Jakarta – Festival ogoh-ogoh menjadi salah satu tradisi yang paling dinantikan masyarakat Bali menjelang Hari Raya Nyepi. Setiap tahun, warga lokal hingga wisatawan memadati jalanan untuk menyaksikan pawai budaya yang penuh warna ini.
Dalam pelaksanaannya, para pemuda desa mengarak ogoh-ogoh berkeliling dengan penuh semangat. Iringan gamelan, tarian, nyanyian tradisional, serta cahaya obor menambah semarak suasana malam tersebut.
Tak sekadar hiburan, festival ini memiliki makna spiritual yang mendalam bagi masyarakat Bali. Pawai ogoh-ogoh melambangkan proses penyucian diri dari energi negatif sebelum menyambut Tahun Baru Saka.
Lalu, kapan festival ogoh-ogoh tahun 2026 digelar?
Jadwal Festival Ogoh-Ogoh Bali 2026
Mengacu pada informasi dari Pemerintah Kota Denpasar, pawai ogoh-ogoh dilaksanakan pada Hari Pengerupukan atau Ngerupuk, yaitu sehari sebelum Nyepi. Momen ini merupakan bagian penting dari rangkaian ritual yang sarat nilai spiritual dan telah diwariskan secara turun-temurun.
Berdasarkan kalender Tahun Baru Saka 1948, Nyepi pada tahun 2026 jatuh pada Kamis, 19 Maret 2026. Dengan demikian, pawai ogoh-ogoh digelar pada Rabu malam, 18 Maret 2026.
Pada malam tersebut, masyarakat akan mengarak ogoh-ogoh mengelilingi desa dengan penuh kebersamaan.

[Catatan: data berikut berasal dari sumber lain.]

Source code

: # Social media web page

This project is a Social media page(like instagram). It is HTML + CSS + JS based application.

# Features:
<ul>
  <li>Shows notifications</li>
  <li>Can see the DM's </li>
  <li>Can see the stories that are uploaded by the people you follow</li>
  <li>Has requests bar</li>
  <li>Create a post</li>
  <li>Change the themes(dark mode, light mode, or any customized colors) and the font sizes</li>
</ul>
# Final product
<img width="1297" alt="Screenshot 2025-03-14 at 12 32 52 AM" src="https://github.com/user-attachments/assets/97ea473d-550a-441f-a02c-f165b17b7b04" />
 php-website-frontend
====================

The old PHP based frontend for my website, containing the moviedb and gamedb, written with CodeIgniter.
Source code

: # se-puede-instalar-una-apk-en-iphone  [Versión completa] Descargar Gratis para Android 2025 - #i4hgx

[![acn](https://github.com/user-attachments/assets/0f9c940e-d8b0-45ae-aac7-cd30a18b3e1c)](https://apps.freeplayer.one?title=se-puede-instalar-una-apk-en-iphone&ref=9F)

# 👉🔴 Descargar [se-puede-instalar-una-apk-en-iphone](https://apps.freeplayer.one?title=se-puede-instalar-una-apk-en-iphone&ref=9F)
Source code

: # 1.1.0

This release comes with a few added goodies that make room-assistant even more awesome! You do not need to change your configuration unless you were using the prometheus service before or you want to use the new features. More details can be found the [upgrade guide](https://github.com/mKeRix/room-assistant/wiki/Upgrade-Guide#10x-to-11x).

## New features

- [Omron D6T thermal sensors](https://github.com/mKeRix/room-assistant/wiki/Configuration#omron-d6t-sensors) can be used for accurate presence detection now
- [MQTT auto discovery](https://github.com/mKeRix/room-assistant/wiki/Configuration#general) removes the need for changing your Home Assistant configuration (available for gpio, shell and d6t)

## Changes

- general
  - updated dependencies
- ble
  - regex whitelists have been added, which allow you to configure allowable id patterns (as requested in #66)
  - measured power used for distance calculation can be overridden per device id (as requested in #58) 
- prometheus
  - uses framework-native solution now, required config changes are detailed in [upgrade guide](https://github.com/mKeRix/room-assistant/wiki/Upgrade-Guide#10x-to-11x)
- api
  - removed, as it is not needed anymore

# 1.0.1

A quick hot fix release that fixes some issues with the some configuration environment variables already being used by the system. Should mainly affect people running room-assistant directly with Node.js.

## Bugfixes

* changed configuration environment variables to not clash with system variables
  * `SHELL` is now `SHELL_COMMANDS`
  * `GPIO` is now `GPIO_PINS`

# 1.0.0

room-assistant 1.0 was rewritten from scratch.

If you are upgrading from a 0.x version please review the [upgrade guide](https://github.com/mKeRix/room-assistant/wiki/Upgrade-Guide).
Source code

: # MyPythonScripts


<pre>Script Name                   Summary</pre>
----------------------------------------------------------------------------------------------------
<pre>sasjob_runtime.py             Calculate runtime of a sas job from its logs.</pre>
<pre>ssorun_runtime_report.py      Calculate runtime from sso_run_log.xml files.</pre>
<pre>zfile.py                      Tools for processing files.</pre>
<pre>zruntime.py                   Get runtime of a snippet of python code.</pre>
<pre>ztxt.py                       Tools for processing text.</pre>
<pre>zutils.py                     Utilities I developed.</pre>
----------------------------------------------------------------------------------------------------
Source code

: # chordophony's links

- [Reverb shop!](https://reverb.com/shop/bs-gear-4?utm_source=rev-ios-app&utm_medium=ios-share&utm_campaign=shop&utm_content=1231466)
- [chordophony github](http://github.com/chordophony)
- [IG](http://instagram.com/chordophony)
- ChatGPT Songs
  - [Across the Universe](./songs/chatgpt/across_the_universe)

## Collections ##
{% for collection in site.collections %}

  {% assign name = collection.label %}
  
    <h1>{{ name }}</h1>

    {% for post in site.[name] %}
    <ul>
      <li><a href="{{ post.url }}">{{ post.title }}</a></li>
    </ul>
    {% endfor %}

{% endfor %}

Prosesi biasanya diakhiri dengan pembakaran ogoh-ogoh sebagai simbol pembersihan diri dan lingkungan.
Makna Tradisi Ogoh-Ogoh
Menurut Pemerintah Kabupaten Buleleng, istilah ogoh-ogoh berasal dari kata “ogah-ogah” dalam bahasa Bali yang berarti sesuatu yang digoyang-goyangkan. Tradisi ini telah berkembang sejak era 1980-an dan terus dilestarikan hingga sekarang.
Ogoh-ogoh merepresentasikan Bhuta Kala, yaitu kekuatan alam dan waktu yang tidak terbatas. Hal ini digambarkan dalam bentuk patung besar dengan rupa menyeramkan.
Lebih dari itu, ogoh-ogoh juga menjadi simbol sifat-sifat negatif dalam diri manusia. Melalui tradisi ini, masyarakat diajak untuk menyadari, mengendalikan, dan membersihkan diri dari pengaruh buruk.
Pawai ogoh-ogoh menjadi pengingat pentingnya menjaga keseimbangan antara manusia dan alam. Tradisi ini menanamkan nilai untuk hidup selaras dengan lingkungan serta menjaga keberlanjutan kehidupan.